Анна хватает руку Мэрты и прижимает ее ладонь к своей щеке. И бормочет что-то вроде того, что как мне, мол, повезло, повезло, потому что у меня есть подруга, она такая славная и ни о чем не спрашивает.
— Значит, договорились — едем завтра утром.
— Одно я знаю наверняка.
— И что же?
— Знаю, что поступила несправедливо с Тумасом, навязав ему эту поездку.
— Он ведь мог отказаться.
— Интересно, каким образом? Я прямо бредила ею. Нет, нет. Нет. Он, пожалуй, пытался возражать. Робко, тихо.
Вновь смех, негромкий и чужой. Анна, забравшись с ногами на пышный диван, укрытый белым летним чехлом, кладет голову на расшитую подушку. Мохнатый плед министерши натянут до подбородка. Мэрта устроилась на том же диване, ее рука лежит на закрытой пледом ступне Анны.
— Самое ужасное, самое ужасное...
— Да?
— Знаешь, что чудовищнее всего?
— Нет.
— Я видела лицо Хенрика. Ты когда-нибудь задумывалась об этом странном феномене — человек не помнит лиц, которые видит каждый день? Я пытаюсь вспомнить мамино лицо — или твое, или лица детей — и не могу. Если я вижу сон, то знаю, что мне снится какой-то близкий мне человек, которого я встречаю ежедневно. Сон говорит мне, что это так, — но лицо редко бывает тем самым, это незнакомое лицо.
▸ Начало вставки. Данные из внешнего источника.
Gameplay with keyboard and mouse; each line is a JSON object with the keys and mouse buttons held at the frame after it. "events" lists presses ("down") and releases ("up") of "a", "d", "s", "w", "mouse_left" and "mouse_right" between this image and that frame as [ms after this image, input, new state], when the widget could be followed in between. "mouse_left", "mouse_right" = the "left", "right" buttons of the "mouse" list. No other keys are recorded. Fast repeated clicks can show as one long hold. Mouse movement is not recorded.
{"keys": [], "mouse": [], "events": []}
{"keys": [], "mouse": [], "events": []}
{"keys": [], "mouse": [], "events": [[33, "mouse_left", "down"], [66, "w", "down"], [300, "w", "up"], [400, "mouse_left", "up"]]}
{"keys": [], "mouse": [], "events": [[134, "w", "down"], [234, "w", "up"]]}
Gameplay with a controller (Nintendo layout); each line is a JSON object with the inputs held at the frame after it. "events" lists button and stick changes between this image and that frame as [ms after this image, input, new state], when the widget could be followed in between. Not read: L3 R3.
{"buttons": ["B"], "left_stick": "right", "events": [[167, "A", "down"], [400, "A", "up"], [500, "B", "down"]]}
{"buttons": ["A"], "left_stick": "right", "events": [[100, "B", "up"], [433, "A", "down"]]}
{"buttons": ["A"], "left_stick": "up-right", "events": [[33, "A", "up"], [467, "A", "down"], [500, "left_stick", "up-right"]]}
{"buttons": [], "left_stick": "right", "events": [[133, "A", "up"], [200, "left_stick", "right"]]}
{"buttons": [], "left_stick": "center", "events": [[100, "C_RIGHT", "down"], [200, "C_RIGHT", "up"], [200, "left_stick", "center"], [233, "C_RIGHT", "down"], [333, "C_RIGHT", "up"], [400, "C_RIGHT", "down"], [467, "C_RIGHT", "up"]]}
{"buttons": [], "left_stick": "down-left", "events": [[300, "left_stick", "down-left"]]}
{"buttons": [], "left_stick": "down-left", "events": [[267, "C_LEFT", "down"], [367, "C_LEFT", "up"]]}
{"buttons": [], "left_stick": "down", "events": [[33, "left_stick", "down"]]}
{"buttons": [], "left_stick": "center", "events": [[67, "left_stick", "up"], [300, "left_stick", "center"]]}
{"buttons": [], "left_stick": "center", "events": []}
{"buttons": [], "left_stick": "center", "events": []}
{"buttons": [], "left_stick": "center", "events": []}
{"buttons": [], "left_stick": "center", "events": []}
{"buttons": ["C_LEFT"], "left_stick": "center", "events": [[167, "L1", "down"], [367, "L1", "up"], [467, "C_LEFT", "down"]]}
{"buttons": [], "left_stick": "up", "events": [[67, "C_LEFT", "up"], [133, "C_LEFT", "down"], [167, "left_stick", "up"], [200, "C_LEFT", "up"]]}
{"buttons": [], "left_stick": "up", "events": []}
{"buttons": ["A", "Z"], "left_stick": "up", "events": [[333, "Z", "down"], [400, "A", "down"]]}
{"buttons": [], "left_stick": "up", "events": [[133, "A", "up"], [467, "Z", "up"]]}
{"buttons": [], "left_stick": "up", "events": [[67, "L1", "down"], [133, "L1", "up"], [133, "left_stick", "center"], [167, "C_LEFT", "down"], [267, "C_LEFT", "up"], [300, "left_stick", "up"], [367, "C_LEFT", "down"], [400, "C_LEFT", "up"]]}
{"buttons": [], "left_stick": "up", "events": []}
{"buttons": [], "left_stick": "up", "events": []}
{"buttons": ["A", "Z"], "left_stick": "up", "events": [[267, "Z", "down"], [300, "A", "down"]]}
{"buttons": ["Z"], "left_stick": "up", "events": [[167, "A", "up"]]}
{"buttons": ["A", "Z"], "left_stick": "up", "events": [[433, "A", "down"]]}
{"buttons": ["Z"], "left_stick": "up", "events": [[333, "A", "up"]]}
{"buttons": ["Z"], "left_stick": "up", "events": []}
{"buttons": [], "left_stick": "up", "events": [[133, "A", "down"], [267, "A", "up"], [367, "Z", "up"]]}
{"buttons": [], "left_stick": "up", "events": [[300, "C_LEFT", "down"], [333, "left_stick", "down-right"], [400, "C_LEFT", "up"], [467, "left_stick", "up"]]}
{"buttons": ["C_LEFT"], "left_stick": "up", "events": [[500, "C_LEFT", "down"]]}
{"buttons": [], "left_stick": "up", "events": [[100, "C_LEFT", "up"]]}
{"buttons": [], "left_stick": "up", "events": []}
И вдруг, когда я бродила по дому — это было, наверное, в воскресенье вечером, потому что началось... нет, это было, пожалуй, в понедельник вечером... или?.. Не знаю. Но вдруг я увидела лицо Хенрика. И это причинило мне страшную боль, потому что это был вовсе не тот Хенрик, не сегодняшний. Не то властное, или злое, или плачущее лицо, не тот Хенрик, который жалуется или испытывает страх. Не маска. Не тот Хенрик, требующий, угрожающий или попросту глупый. Это было другое лицо, но, несмотря на это, я знала, что это Хенрик. Но вовсе не тот Хенрик, которого я любила много лет назад, когда мы были молодыми! Умоляющее, мягкое, радостное, неуверенное, исполненное любви, милое лицо! Это был не тот Хенрик. Нет, я увидела старое лицо — Хенрика-старика. Ему было около восьмидесяти. Но я видела его — раз за разом — не перед собой, не как привидение или что-нибудь в этом роде. Нет, я видела его за глазными яблоками. Картина была очень отчетливой, возникала вновь и вновь и причиняла боль. Мне хотелось захныкать, пожаловаться, но ничего не получалось. Я только смотрела и смотрела, и это было почти невыносимо. Лицо Хенрика выражало столько горя, ранимости и решимости... я ведь знаю, что он — старый ребенок. И это мне он выпал на долю. И мне кажется, что моя роль в том, чтобы наносить ему незаживающие раны. Воспаленные раны — самые болезненные. Которые всегда будут воспаленными, никогда не затянутся. И он цепляется за меня, а я пугаюсь и прихожу в бешенство, и когда он всерьез угрожает моей жалкой свободе, я наношу ему смертельную рану. Я бы, наверное, могла убить. Его. А оружие — Тумас.